4 thoughts on “North Carolina Visit”
At what time is your session? Perhaps I can make it.
How long are you staying in CH? Any socializing plans?
Sorry… 2:30 PM at the Carolina Inn. I’m planning on staying with relatives Friday night. My flight back is Saturday afternoon.
I dug around that website and found it was on 2:30 which was not the time I could make it (picking up the kids from school etc.).
Like the talk you posted above – but how was the “debate”?
Well, hopefully we’ll meet some other time….
The “debate” went reasonably well. There were prepared questions that we took for about 15 minutes, and then questions from the audience. I’ve been thinking of ways to counter the masses of quotes used by Minnich in his responses. There was a plain misquote, an assertion that Daniel Dennett had advocated taking children away from parents who advocated creationism.
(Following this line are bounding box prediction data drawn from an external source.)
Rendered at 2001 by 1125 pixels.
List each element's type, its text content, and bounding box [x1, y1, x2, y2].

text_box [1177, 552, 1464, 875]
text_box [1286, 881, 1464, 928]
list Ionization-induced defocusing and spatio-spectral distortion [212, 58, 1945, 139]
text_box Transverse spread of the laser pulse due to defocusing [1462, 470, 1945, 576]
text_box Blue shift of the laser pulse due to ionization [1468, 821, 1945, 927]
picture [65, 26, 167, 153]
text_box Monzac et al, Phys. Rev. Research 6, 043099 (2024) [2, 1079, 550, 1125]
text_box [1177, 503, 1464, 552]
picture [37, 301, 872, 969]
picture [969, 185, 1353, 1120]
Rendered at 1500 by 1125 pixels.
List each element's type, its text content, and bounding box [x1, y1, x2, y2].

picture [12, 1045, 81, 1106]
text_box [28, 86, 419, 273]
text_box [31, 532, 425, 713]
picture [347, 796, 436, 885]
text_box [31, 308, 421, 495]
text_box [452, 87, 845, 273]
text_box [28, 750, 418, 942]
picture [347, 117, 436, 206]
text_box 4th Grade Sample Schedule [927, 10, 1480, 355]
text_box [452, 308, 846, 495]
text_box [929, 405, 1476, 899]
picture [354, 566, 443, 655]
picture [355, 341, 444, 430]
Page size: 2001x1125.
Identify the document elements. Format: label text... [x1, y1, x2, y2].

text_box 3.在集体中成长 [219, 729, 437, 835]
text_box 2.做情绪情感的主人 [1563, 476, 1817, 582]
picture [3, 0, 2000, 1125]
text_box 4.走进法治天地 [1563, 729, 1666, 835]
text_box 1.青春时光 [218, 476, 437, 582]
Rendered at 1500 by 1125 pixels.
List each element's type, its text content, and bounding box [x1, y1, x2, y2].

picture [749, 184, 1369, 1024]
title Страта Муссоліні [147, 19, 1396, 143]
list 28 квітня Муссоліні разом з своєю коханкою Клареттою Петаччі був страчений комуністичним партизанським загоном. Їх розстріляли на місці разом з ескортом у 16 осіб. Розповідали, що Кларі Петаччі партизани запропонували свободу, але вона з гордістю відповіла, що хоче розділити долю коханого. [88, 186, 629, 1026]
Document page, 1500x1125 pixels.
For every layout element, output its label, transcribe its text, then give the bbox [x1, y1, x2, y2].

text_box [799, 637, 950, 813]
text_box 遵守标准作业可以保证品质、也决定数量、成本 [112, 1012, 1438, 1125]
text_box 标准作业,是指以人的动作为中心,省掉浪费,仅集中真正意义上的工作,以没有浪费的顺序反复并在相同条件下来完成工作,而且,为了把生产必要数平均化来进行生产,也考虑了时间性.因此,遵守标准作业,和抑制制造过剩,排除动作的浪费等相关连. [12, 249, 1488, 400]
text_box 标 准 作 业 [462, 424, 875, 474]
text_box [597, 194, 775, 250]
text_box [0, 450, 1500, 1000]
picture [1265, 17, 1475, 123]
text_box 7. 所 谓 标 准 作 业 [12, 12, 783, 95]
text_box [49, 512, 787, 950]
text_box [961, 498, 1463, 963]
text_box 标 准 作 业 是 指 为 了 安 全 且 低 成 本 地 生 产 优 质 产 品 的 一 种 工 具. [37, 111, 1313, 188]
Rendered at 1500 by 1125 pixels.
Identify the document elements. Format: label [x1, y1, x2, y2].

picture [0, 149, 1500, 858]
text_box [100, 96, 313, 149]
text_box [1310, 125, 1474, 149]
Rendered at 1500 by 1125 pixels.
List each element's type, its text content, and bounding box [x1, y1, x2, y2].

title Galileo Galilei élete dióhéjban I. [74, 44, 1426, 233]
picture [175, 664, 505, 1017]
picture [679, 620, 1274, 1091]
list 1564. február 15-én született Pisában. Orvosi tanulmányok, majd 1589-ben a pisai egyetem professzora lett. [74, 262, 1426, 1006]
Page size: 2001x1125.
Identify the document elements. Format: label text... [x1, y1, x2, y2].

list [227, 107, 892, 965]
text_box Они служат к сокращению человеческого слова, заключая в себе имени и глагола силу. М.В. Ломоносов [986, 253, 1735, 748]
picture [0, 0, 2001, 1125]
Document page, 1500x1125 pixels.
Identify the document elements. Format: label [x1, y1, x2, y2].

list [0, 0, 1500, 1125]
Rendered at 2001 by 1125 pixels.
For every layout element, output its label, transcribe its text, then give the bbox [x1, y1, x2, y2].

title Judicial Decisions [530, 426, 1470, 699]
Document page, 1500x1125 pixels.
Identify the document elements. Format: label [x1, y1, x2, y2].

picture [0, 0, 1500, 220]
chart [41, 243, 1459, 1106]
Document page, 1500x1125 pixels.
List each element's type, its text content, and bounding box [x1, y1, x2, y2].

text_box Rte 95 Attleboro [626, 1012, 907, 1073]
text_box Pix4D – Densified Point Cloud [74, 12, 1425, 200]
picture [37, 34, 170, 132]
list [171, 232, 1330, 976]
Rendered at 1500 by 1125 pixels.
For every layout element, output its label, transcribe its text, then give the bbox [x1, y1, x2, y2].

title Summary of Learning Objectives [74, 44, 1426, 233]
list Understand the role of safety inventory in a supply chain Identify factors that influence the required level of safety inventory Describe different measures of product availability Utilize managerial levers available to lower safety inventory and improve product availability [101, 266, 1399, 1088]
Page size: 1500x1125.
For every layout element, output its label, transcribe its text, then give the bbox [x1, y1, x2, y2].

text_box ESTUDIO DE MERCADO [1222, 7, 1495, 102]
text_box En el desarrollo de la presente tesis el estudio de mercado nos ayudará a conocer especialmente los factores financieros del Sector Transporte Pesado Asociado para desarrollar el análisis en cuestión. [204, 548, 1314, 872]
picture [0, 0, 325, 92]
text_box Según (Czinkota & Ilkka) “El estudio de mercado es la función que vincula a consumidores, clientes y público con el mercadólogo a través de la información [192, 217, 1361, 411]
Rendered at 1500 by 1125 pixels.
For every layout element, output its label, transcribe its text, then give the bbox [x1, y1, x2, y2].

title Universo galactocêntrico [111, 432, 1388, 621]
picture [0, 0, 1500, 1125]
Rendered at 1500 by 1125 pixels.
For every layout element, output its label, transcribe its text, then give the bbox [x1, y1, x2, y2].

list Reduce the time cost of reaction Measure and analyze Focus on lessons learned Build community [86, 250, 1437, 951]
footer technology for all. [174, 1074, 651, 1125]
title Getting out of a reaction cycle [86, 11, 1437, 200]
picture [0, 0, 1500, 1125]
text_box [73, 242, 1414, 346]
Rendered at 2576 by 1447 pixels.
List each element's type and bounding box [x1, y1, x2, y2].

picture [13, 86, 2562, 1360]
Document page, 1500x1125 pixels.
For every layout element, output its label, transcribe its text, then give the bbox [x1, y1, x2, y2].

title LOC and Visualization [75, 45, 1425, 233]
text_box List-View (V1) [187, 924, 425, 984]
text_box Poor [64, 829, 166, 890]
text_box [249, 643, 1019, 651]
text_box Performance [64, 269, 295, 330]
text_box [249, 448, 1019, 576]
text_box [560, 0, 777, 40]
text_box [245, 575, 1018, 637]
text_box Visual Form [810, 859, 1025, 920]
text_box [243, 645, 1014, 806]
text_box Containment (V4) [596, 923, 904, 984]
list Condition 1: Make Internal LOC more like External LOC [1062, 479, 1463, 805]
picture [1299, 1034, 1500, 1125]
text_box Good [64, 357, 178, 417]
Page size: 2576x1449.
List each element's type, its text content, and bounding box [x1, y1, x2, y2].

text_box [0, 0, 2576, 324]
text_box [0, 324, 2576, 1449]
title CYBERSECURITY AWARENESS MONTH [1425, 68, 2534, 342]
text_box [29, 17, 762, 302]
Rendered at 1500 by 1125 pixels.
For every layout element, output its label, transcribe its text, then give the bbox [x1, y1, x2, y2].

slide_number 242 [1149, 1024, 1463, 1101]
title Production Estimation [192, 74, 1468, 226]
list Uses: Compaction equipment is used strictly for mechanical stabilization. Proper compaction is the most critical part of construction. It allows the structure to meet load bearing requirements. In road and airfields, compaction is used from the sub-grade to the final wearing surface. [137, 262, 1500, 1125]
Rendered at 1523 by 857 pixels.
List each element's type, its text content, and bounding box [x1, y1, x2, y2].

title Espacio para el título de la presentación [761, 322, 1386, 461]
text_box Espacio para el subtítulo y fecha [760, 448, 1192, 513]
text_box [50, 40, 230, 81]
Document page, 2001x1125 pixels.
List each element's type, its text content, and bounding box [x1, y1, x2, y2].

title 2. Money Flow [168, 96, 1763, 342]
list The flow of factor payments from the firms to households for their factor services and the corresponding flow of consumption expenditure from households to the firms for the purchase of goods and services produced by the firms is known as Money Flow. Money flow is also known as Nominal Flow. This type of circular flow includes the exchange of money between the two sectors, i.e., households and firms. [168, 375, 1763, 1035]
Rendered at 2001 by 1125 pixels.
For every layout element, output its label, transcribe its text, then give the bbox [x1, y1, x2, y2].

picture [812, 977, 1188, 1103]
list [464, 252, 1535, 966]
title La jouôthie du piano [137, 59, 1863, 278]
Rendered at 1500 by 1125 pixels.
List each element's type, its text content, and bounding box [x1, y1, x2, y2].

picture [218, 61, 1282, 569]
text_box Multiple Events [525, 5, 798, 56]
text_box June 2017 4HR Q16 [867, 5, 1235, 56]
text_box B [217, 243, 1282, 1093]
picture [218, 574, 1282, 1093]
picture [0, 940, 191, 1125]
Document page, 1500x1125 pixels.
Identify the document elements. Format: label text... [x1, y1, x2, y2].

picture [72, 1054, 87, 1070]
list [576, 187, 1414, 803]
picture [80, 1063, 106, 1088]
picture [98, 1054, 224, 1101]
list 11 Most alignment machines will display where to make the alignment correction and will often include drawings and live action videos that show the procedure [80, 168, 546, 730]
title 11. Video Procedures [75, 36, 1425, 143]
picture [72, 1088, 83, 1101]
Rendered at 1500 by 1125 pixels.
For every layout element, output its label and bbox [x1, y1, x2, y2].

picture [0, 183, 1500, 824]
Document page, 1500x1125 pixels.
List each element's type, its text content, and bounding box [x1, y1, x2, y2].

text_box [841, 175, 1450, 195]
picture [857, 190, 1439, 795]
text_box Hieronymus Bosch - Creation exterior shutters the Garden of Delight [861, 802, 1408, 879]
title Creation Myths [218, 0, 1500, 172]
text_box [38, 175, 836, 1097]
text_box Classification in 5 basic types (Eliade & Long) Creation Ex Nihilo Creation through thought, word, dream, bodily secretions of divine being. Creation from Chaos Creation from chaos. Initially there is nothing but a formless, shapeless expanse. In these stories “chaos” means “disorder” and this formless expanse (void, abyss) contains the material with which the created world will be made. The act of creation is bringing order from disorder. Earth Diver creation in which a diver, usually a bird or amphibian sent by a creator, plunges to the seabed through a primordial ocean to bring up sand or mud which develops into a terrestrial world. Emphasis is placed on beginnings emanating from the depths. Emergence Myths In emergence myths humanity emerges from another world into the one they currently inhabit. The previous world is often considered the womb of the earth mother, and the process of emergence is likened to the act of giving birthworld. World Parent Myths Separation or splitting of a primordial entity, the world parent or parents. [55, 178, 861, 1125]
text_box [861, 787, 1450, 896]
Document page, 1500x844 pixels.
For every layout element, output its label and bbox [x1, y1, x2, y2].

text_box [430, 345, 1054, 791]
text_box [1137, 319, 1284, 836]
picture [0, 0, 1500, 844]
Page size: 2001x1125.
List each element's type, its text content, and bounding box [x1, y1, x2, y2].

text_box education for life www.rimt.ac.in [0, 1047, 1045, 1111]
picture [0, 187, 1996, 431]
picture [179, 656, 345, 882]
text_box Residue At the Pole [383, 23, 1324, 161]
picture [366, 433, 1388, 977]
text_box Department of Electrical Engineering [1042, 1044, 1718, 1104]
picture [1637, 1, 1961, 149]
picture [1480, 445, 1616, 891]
I said I was skeptical that Dennett said any such thing, noting Dennett’s actual stance that not all beliefs deserve protection and respect, where his idea of quarantine was made in the context of talking about belief systems that advocated violence or murder. I was able to look up stuff about Dennett and found that William Dembski had made a similar statement in 2000, which he then “clarified” (Billy Grassie called it a retraction). I mentioned this to Minnich following the end of the symposium, and he said that perhaps he was thinking about something Dawkins said.